● What is expected
Print every line of text from the rows below word for word, and leave the pictures out.

▽

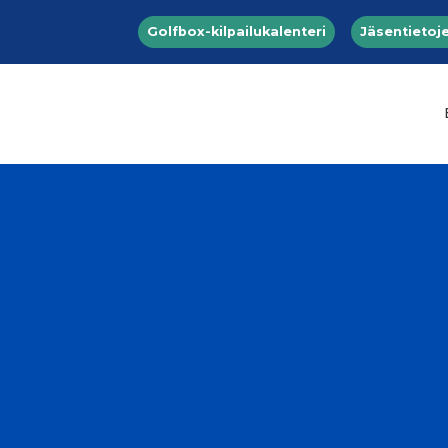
Top menu
Hyppää pääsisältöön
Golfbox-kilpailukalenteri
Jäsentietoje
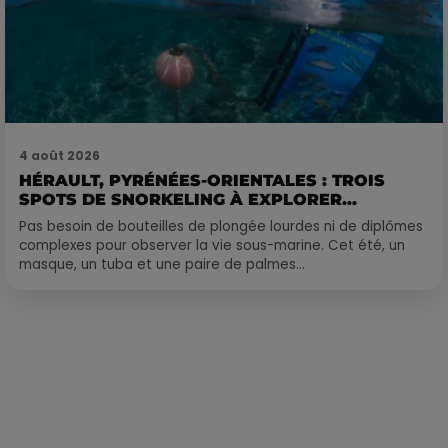
4 août 2026
HÉRAULT, PYRÉNÉES-ORIENTALES : TROIS
SPOTS DE SNORKELING À EXPLORER...
Pas besoin de bouteilles de plongée lourdes ni de diplômes
complexes pour observer la vie sous-marine. Cet été, un
masque, un tuba et une paire de palmes...
Publié : 21 juillet 2023 à 12h10 par Loris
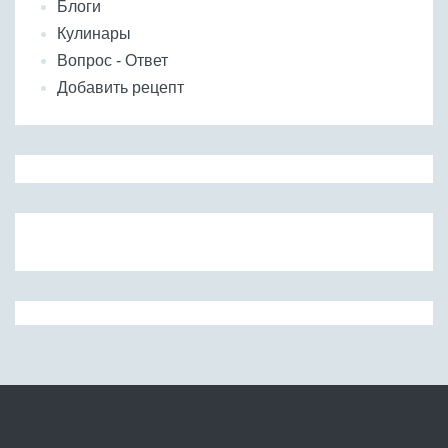
Блоги
Кулинары
Вопрос - Ответ
Добавить рецепт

△

● Exercise output
Top menu
Hyppää pääsisältöön
Golfbox-kilpailukalenteri
Jäsentietoje
4 août 2026
HÉRAULT, PYRÉNÉES-ORIENTALES : TROIS
SPOTS DE SNORKELING À EXPLORER...
Pas besoin de bouteilles de plongée lourdes ni de diplômes
complexes pour observer la vie sous-marine. Cet été, un
masque, un tuba et une paire de palmes...
Publié : 21 juillet 2023 à 12h10 par Loris
Блоги
Кулинары
Вопрос - Ответ
Добавить рецепт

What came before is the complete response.